Since 2010 in Los Angeles there have been only 70 cases of criminals offering or soliciting a repair. Crimes at mobile home sites in Los Angeles are also rare, with fewer than 2,000 reported in the past 11 years.

 

🔎 Closing up a business can be difficult when it is late. Recently in Florence, that experience also turned dangerous. A 42-year-old woman was finishing her shift at a cell phone store when she was suddenly confronted in the shop by a robber carrying a gun. The thief ordered her to lay down in a back room. He proceeded to take unspecified merchandise from the showroom. 

 

The month of June was the most active one for robberies this year, with 572 reported.
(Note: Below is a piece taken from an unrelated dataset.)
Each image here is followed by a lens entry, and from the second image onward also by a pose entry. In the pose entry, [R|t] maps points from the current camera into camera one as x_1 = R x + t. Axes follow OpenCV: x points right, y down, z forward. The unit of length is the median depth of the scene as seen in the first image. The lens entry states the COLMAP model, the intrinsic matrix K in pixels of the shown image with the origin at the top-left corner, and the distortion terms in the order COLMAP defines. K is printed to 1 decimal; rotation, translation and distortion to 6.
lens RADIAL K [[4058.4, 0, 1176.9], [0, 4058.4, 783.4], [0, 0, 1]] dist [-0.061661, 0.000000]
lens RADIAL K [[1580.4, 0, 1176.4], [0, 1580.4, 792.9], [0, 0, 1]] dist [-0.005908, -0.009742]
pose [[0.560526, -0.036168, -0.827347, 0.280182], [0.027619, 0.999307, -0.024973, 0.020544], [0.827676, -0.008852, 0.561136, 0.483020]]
Since 2010, there have been 143 cases of robbers targeting a store at closing time, including three logged this year. 

 

How we did it: At Crosstown, we examine publicly available crime data from multiple Los Angeles County law enforcement agencies. We have a robot on the team called the Detective that scans the LAPD publicly available data for anomalies. LAPD officers tag most crime reports in their system with MO codes, for “modus operandi,” Latin for operating method or style. The MO codes are shorthand for describing what happened in a crime incident.